Segment Start: MATERIAL FOR THIS TASK

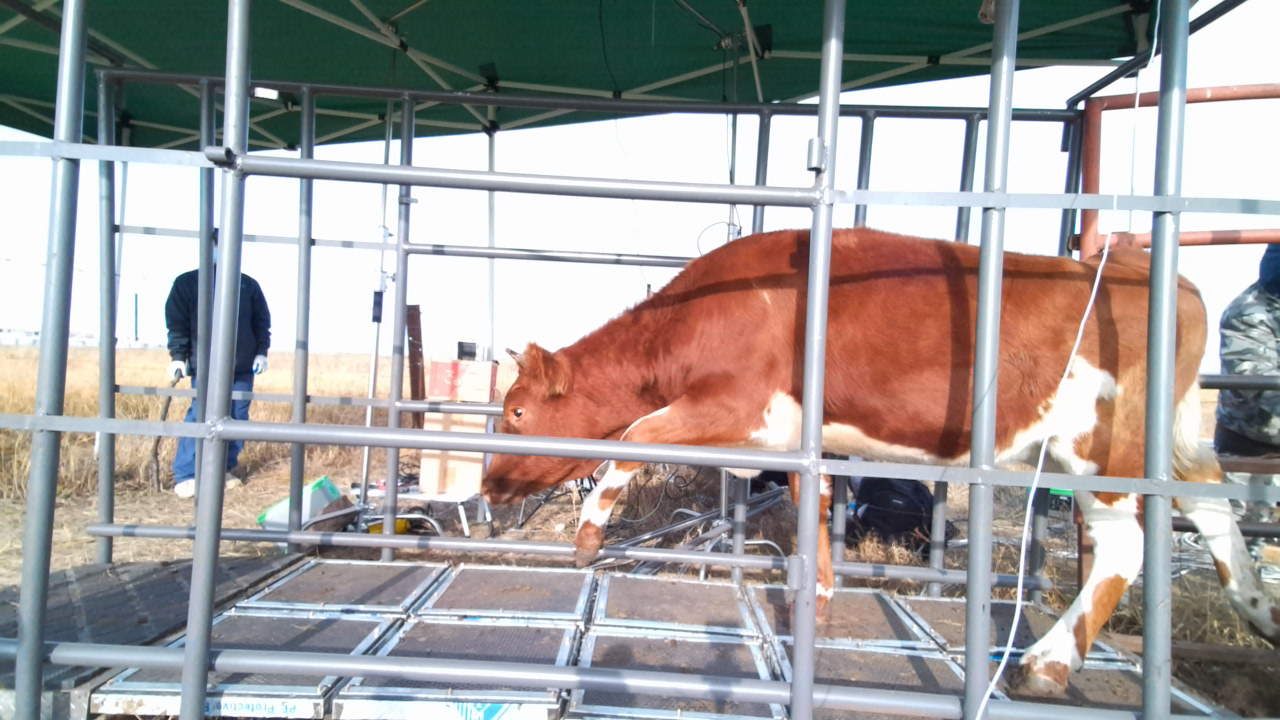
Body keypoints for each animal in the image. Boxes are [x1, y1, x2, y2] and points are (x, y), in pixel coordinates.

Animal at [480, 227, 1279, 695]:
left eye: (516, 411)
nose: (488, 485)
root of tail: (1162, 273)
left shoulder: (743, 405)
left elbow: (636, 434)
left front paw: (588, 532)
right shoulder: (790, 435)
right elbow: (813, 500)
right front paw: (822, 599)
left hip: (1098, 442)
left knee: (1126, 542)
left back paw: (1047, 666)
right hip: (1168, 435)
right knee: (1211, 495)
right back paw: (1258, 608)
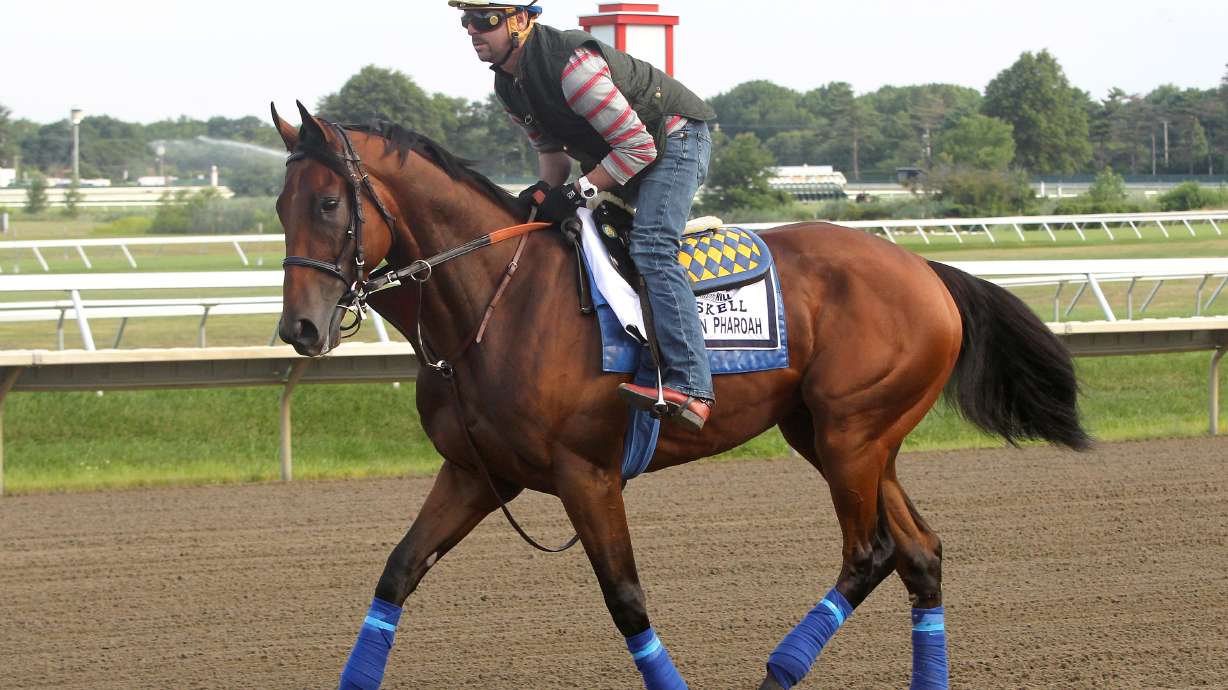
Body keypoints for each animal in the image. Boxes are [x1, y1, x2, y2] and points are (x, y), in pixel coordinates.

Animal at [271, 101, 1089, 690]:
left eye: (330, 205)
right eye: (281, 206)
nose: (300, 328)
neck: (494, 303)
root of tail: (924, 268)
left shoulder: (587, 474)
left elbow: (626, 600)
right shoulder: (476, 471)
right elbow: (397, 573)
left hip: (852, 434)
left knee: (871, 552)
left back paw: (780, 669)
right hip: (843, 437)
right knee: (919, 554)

Segment End: MATERIAL FOR THIS TASK
Segment Start: MATERIAL FOR THIS TASK

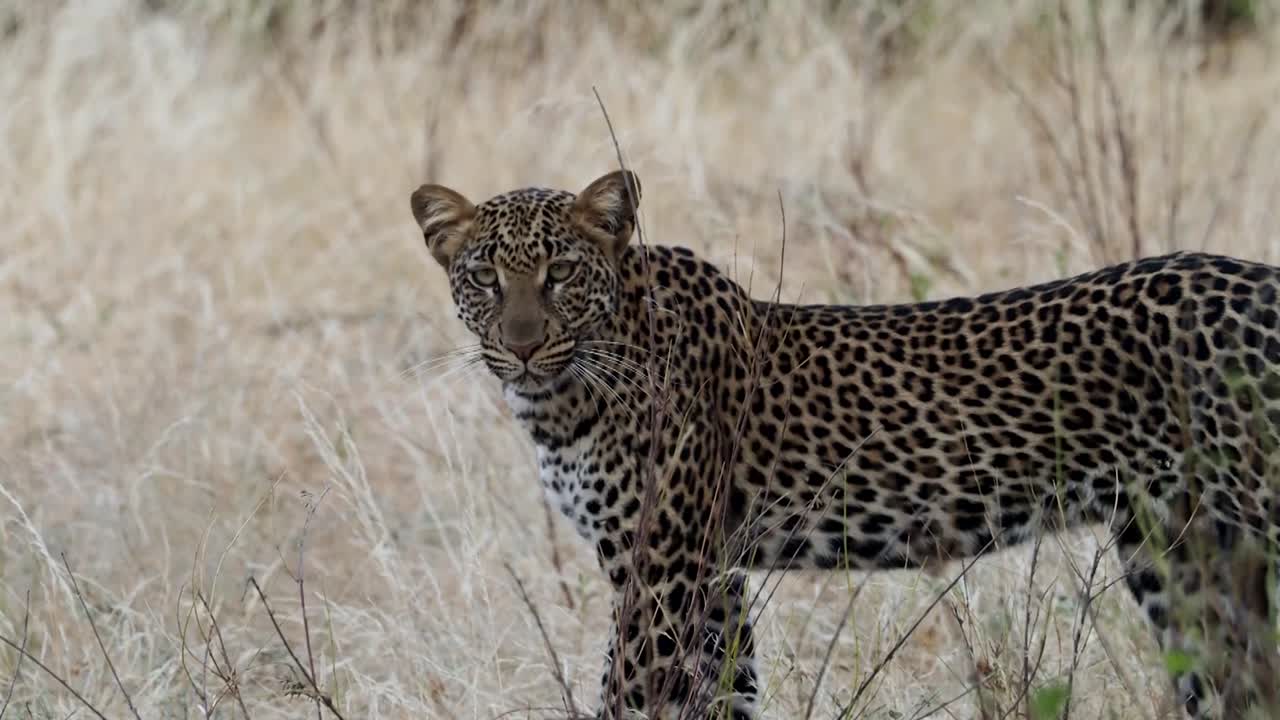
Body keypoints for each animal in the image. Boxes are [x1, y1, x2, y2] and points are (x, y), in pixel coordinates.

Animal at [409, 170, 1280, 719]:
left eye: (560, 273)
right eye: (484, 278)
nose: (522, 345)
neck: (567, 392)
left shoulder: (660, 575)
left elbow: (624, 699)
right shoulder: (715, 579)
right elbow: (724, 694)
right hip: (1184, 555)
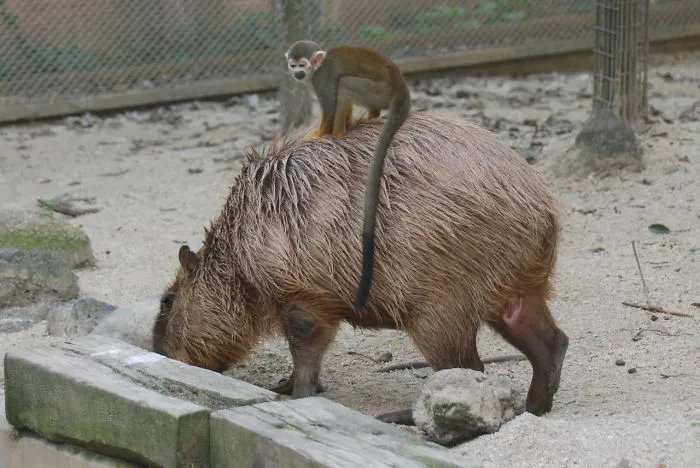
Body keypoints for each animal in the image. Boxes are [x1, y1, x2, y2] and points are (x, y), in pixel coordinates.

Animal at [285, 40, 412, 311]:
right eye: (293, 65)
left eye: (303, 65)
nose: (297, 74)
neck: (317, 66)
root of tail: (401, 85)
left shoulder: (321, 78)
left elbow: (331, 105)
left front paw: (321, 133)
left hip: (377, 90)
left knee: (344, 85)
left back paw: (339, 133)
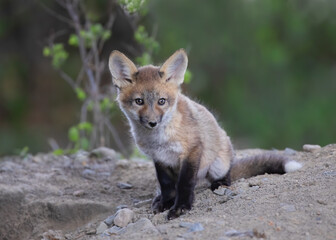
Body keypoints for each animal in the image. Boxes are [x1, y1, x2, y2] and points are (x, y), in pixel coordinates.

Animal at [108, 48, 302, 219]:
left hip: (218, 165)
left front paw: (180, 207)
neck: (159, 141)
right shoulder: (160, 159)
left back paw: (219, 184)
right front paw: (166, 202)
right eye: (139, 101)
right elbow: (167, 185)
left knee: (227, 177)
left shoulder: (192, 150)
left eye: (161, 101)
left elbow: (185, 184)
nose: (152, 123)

Segment End: MATERIAL FOR THIS TASK
Segment Start: MATERIAL FOR THIS TASK

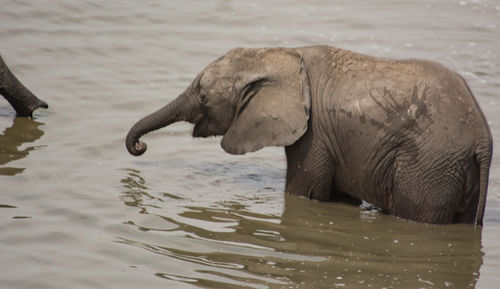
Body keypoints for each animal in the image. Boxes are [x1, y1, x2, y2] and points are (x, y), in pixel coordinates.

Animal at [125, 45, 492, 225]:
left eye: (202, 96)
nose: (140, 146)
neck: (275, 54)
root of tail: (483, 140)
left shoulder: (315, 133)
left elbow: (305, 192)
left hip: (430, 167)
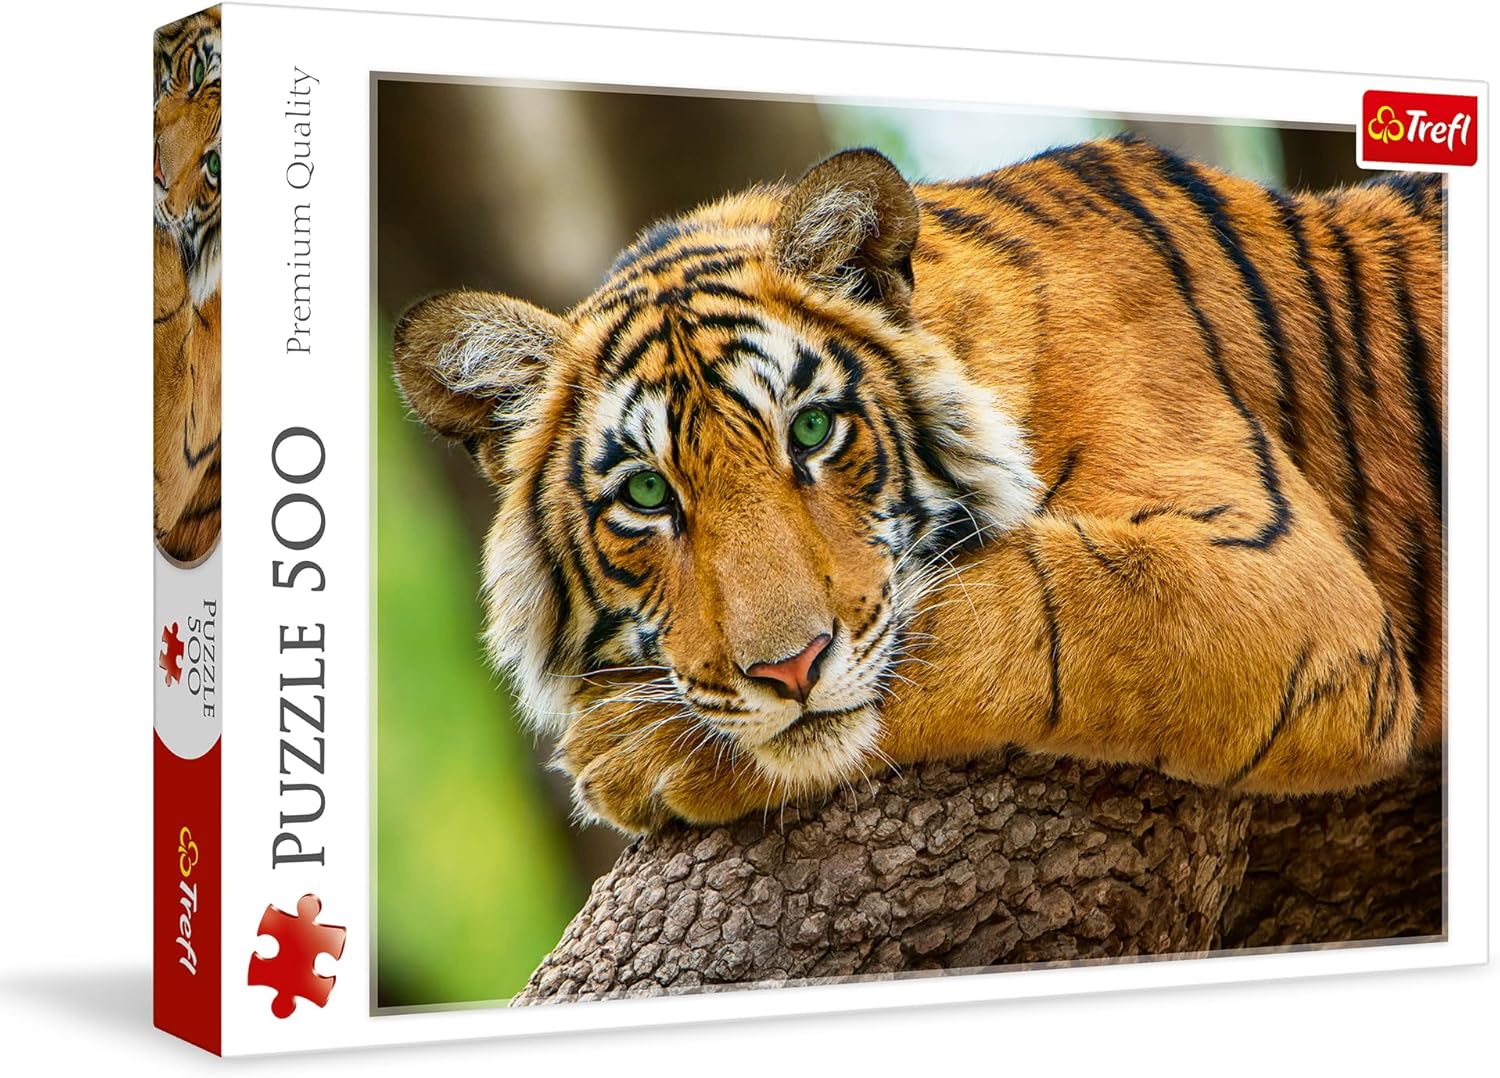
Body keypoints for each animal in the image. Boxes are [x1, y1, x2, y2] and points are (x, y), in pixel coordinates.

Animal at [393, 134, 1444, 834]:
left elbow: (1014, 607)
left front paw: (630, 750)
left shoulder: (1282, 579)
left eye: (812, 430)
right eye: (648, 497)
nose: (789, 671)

Segment End: MATERIAL FOR THIS TASK

ACTION ITEM: The output is the stretch above from the line with "right eye: (484, 278)" through the line with "left elbow: (331, 105)", copied word for word with both ends kept and every picture dropped.

RESPONSE BELOW:
right eye: (484, 278)
nose: (522, 345)
neck: (567, 392)
left shoulder: (660, 575)
left elbow: (624, 699)
right shoulder: (715, 579)
right elbow: (724, 694)
right hip: (1184, 555)
Body keypoints for each animal in the image. Boxes are [x1, y1, x2, y2] and points are (x, y), in pixel coordinates.

Animal at [285, 40, 412, 311]:
right eye: (293, 65)
left eye: (303, 65)
nose: (297, 74)
neck: (317, 66)
root of tail: (401, 85)
left shoulder: (321, 78)
left elbow: (331, 105)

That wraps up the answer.